PROBLEM REQUIREMENTS:
The lines wanted are those from the one containing "middle mcp: (493, 382)" to the last line of the entries below; output them exactly, leaving out pictures.

MATERIAL PROVIDED:
-.-.-
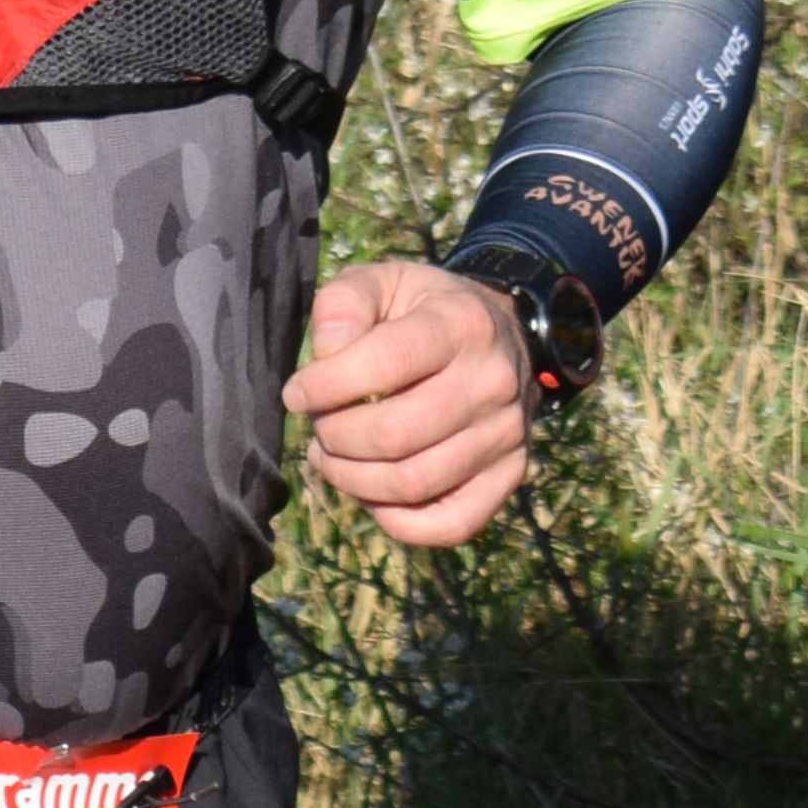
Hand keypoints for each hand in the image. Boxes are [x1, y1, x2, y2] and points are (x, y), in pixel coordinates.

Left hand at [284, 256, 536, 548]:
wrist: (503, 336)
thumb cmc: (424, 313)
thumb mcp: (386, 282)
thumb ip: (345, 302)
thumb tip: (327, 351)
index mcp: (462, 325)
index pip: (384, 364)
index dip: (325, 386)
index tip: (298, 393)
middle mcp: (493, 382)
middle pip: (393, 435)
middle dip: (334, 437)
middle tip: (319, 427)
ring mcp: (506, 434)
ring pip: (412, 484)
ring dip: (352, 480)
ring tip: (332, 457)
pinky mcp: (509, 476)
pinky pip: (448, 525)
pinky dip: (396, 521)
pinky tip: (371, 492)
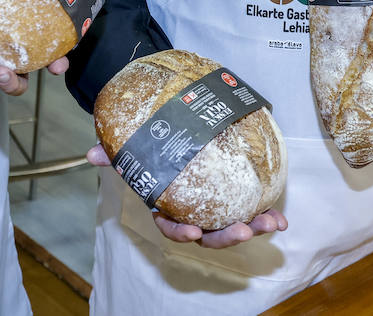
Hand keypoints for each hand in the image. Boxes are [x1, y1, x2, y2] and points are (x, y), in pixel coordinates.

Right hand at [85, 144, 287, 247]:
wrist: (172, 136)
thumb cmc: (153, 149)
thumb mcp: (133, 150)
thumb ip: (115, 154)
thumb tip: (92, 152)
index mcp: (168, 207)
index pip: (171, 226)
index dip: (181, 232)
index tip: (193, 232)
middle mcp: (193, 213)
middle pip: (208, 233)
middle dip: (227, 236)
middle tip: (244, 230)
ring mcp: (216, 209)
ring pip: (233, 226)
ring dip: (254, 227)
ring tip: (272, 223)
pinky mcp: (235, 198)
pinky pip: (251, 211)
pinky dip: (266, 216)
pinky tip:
-.-.-
TASK ANSWER:
middle mcp: (493, 382)
middle pip: (393, 435)
middle dip: (334, 437)
middle tip: (319, 427)
ring mcp: (506, 434)
ring pip: (412, 484)
ring dip: (352, 480)
ring tip: (332, 457)
pinky mcp: (509, 476)
pinky pip: (448, 525)
pinky dip: (396, 521)
pinky tip: (371, 492)
Hand keypoints for each hand in the image. Boxes are [x1, y1, x2, y2] and points are (x, y), in pixel coordinates.

Right hand at [85, 144, 287, 247]:
wrist: (172, 136)
thumb cmc: (153, 149)
thumb mcp: (133, 150)
thumb ip: (115, 154)
thumb tip: (92, 152)
index mcp: (168, 207)
index pip: (171, 226)
index dip: (181, 232)
index tip: (193, 232)
middle mcp: (193, 213)
middle pip: (208, 233)
middle dip: (227, 236)
middle tip: (244, 230)
ring mcp: (216, 209)
ring pip: (233, 226)
ring dip: (254, 227)
ring tip: (272, 223)
pinky mcp: (235, 198)
pinky pip: (251, 211)
pinky dip: (266, 216)
pinky tip:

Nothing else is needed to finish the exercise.